POV-Ray : Newsgroups : povray.newusers : window to viewport transformation : Re: window to viewport transformation Server Time
2 Jul 2024 11:22:14 EDT (-0400)
  Re: window to viewport transformation  
From: Alain
Date: 28 Jul 2013 16:51:43
Message: <51f5845f$1@news.povray.org>

>
> Interesting.
> Is there a way to say, determine the coordinates of the corners of the view?
> I realize this would be dependent upon the distance...
>
> I'm thinking:
> draw a line from the camera to the look_at point C=<1,1,-1> and L_A=<0,0,0>
> draw a plane perpendicular to that vector   plane {C-L_A, 0}
>
> .... then there must be a way to draw line extending from the camera to the
> corners, but I'm not familiar enough with the workings of the camera(s) to see
> how to do that.
> I guess this has something to do with direction and/or angle
>
> I've seen that you can actually texture the _camera_?!
> That would be useful to do with a grid - faster rendering than with a plane?
> Can the camera be textured with a "frosted" effect to simulate an old
> ground-glass view-camera?
>
>
>

You can't add a "texture" to the camera, you can add some normal 
perturbations that will distort the image rendered.
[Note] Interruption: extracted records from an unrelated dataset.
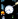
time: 4:42
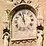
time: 11:55
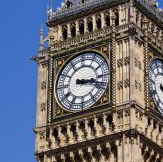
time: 3:18
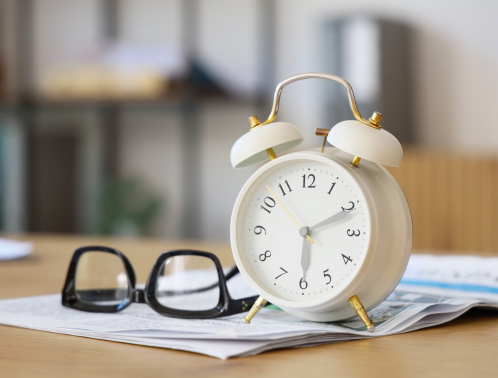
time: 6:10
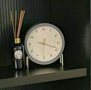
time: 6:18
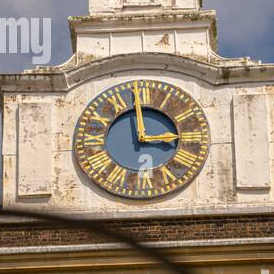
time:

The line from the camera to a corner can be found as a line going from 
the camera's location to the corner.
The plane containing that corner can be assumed to pass by the look_at 
point, but it's not required, just easier.
The exact location of that point can be found using simple trigonometry.
The lateral location can be found using the tangent of the angle 
(converted to radians) time the distance between the location and 
look_at. Next, you adjust that value if the camera is not located on an 
axis. Still more trigonometry.

For the vertical part, just multiply the lateral position with the 
aspect ratio of your image.

If you use an orthographic camera located on the z axis with a field of 
view defined using up and right, it's even simpler:
Add the up and right to the point_at location to get the top right 
corner location.

Rendering a plane with a simple gird texture is about as fast as you can 
go. To go faster, you'd probably need to use a simple background colour.